Under ideal conditions, the velocity of steam at the outlet of a nozzle for a drop of 450 kJ/kg from inlet reservoir condition up to the exit is:

Concept:

The energy changes in a flow can be analyzed by steady flow energy equation (SFEE)

It is given as

\({h_1} + \frac{{V_1^2}}{2} + {Z_1} \times g + Q = {h_2} + \frac{{V_2^2}}{2} + {Z_2} \times g + W\)

Where h is the enthalpy of the flowing stream and V²/2 represents the kinetic energy and Zg represents the potential energy, Q and W ae the heat and work interaction respectively

Calculation:

Given,

Change in enthalpy h₁ - h₂ = 450 KJ/Kg

Now applying steady flow energy equation by the assumption (W = 0, Q = 0, ΔP.E = 0)

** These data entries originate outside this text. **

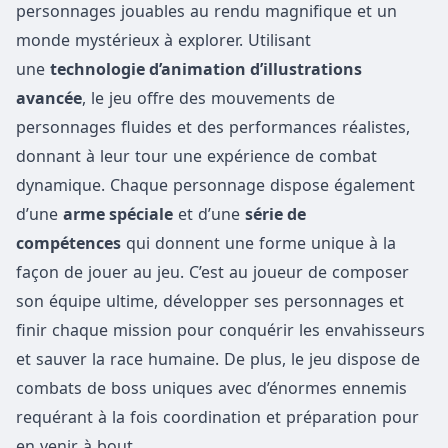
personnages jouables au rendu magnifique et un
monde mystérieux à explorer. Utilisant
une
technologie d’animation d’illustrations
avancée
, le jeu offre des mouvements de
personnages fluides et des performances réalistes,
donnant à leur tour une expérience de combat
dynamique. Chaque personnage dispose également
d’une
arme spéciale
et d’une
série de
compétences
qui donnent une forme unique à la
façon de jouer au jeu. C’est au joueur de composer
son équipe ultime, développer ses personnages et
finir chaque mission pour conquérir les envahisseurs
et sauver la race humaine. De plus, le jeu dispose de
combats de boss uniques avec d’énormes ennemis
requérant à la fois coordination et préparation pour
en venir à bout.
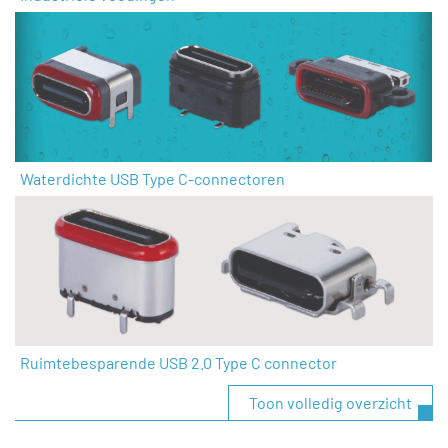
Waterdichte USB Type C-connectoren
Ruimtebesparende USB 2.0 Type C connector
Toon volledig overzicht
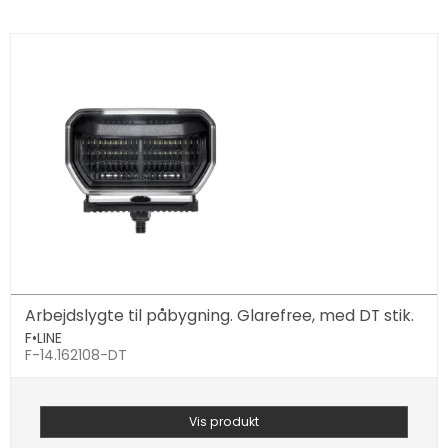
Arbejdslygte til påbygning. Glarefree, med DT stik.
F•LINE
F-14.162108-DT
Vis produkt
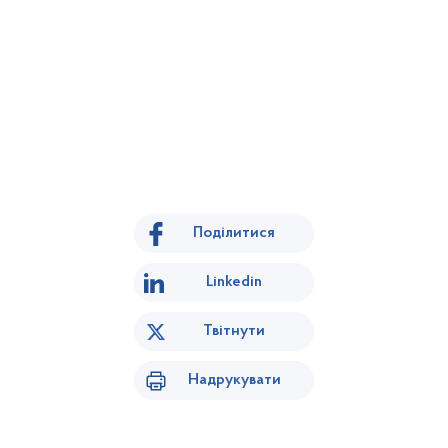
Поділитися
Linkedin
Твітнути
Надрукувати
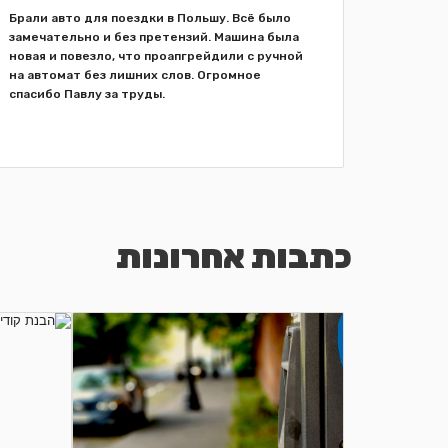
Брали авто для поездки в Польшу. Всё было
замечательно и без претензий. Машина была
новая и повезло, что проапгрейдили с ручной
на автомат без лишних слов. Огромное
спасибо Павлу за труды.
כתבות אחרונות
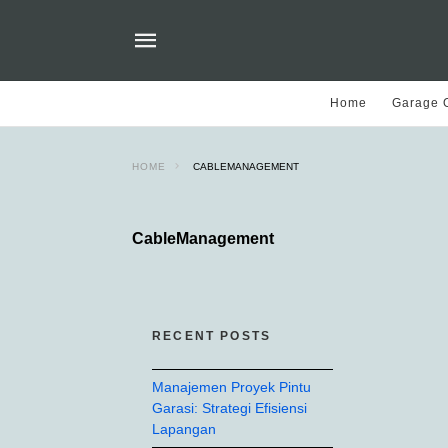
Home
Garage O
HOME
CABLEMANAGEMENT
CableManagement
RECENT POSTS
Manajemen Proyek Pintu
Garasi: Strategi Efisiensi
Lapangan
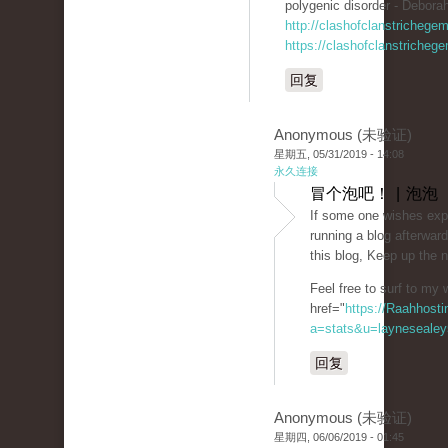
polygenic disorder - Deborah
http://clashofclanstrichege
https://clashofclanstricheg
回复
Anonymous (未验证)
星期五, 05/31/2019 - 14:08
永久连接
冒个泡吧！ | 泡泡
If some one wishes expe
running a blog afterward
this blog, Keep up the 
Feel free to surf to my 
href="
https://Raahhosti
a=stats&u=laynesealey
回复
Anonymous (未验证)
星期四, 06/06/2019 - 01:45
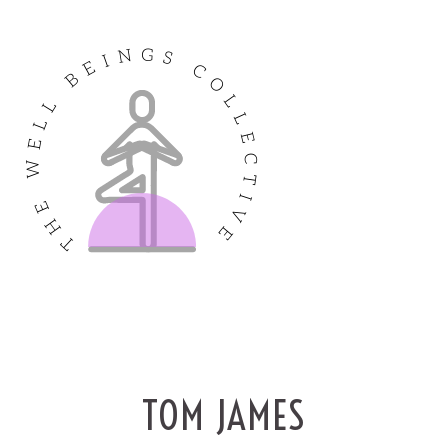
TOM JAMES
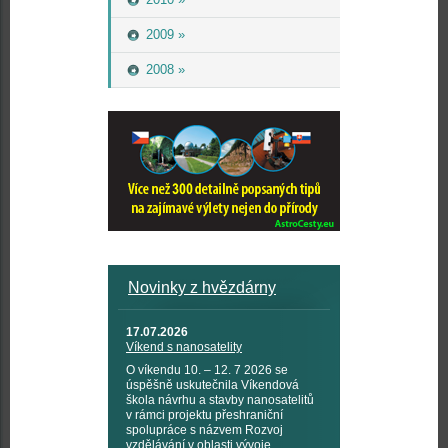
2009 »
2008 »
Novinky z hvězdárny
17.07.2026
Víkend s nanosatelity
O víkendu 10. – 12. 7 2026 se
úspěšně uskutečnila Víkendová
škola návrhu a stavby nanosatelitů
v rámci projektu přeshraniční
spolupráce s názvem Rozvoj
vzdělávání v oblasti vývoje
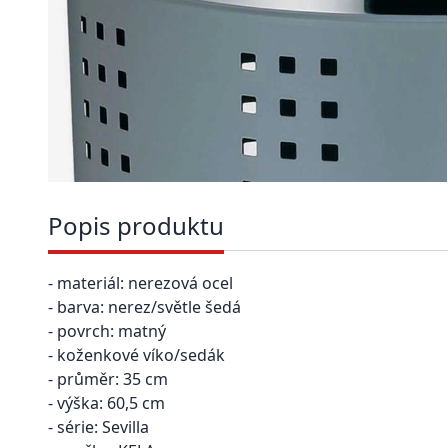
Popis produktu
- materiál: nerezová ocel
- barva: nerez/světle šedá
- povrch: matný
- koženkové víko/sedák
- průměr: 35 cm
- výška: 60,5 cm
- série: Sevilla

For ideal condition of nozzle

The initial velocity is assumed zero as it is very less compared to the exit velocity

\({h_1} = {h_2} + \frac{{V_2^2}}{2}\)

\({V_2} = \sqrt {2\left( {{{\rm{h}}_1} - {{\rm{h}}_2}} \right)} = \sqrt {2 \times 450 \times 1000} = 948.68\;m/sec\;\)